Farming and Infrastructure

'Farming' cannot ever be talked about as though it's a single activity. It depends exquisitely on a host of factors: altitude, soil type, depth of soil, rainfall, rain shadow, growing degree days (which are crop-specific), and that's just the beginning.

Parts of the Canterbury Plains (e.g south bank of the Waimak from Annat to Courtenay) have been cropped intensively for a century and a half, and are still going strong. Te Pirita was Strugglers Flat for that same century and a half until the Selwyn Plantation Board, tired of the ETS hoo-ha, mulched every single one of their downland planations, sold it for dairy, and with the application of mucho dihydrogen monoxide, the dairy farmers made those dry stony plains Verdant.

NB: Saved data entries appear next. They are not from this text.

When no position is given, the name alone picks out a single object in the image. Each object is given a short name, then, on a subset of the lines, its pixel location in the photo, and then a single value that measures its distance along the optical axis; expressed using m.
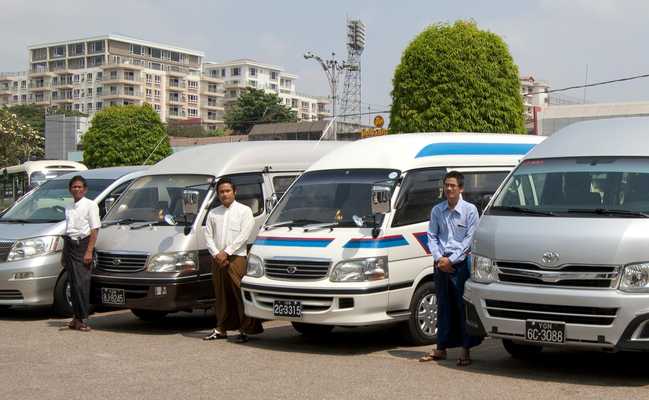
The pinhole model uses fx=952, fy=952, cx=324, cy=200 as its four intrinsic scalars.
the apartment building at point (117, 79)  142.12
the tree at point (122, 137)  61.19
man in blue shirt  9.30
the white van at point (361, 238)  9.85
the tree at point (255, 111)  93.75
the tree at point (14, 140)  65.44
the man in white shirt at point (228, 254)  11.01
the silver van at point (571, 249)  7.72
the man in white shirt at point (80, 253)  11.74
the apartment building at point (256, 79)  162.75
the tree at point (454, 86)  22.94
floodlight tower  57.59
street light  49.80
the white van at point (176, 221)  11.48
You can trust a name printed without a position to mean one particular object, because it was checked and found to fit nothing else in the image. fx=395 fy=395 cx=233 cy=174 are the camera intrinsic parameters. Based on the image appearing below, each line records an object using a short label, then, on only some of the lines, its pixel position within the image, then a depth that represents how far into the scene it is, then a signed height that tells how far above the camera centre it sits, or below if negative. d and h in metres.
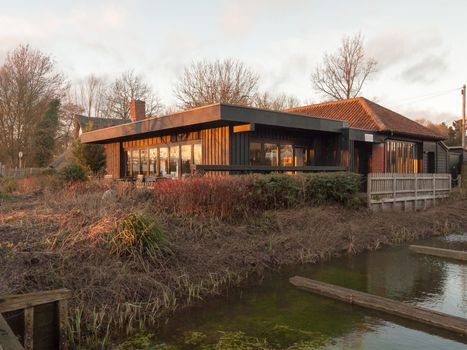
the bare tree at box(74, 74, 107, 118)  49.03 +8.51
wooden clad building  13.14 +1.23
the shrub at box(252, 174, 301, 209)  10.49 -0.56
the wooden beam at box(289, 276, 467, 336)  5.11 -2.02
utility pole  31.81 +5.14
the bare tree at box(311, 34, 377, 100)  35.12 +8.70
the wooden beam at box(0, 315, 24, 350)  3.33 -1.46
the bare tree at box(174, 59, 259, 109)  30.66 +6.54
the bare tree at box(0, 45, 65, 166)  28.83 +5.47
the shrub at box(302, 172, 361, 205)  11.88 -0.54
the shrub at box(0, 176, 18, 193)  16.73 -0.54
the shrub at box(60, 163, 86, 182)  15.25 -0.04
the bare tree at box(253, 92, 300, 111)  34.11 +6.22
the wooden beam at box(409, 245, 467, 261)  9.45 -2.08
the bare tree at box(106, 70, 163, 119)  41.62 +7.88
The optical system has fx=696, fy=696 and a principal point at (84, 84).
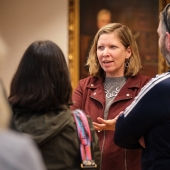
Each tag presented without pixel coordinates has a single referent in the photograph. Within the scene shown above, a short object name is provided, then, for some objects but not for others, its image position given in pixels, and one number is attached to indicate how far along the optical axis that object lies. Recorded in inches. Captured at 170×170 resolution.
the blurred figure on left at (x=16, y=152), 67.0
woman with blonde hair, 184.3
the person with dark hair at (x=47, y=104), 135.3
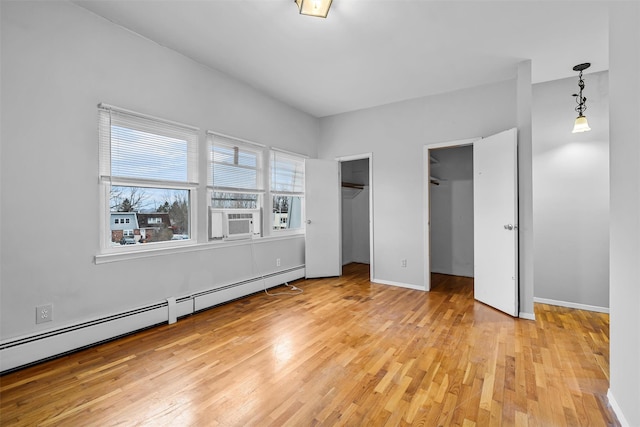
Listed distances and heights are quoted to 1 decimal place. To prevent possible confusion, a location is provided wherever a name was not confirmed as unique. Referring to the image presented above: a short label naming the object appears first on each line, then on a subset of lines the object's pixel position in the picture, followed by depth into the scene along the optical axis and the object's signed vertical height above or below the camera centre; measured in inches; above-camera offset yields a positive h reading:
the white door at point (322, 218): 196.7 -3.1
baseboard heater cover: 83.0 -39.8
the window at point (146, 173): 104.4 +16.1
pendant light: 122.8 +49.9
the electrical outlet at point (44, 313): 87.3 -30.5
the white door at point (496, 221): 129.0 -3.7
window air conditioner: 140.5 -5.1
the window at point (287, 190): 179.6 +15.7
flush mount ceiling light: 89.4 +65.3
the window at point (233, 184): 140.6 +15.8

'Infrastructure' has a surprisngly long life. There are Roman drains still running under York Minster, and much of central Christchurch horizontal infrastructure dates back to the efforts of the Christchurch Drainage Board in the early construction period 1875-1889. That's 130 years give or take.

So when learned common taters worry about 'intergenerational equity' and how it is sooo last-century, let's just recall that 7 generations of Christchurch have benefitted from one concentrated burst of 19th century drain-laying.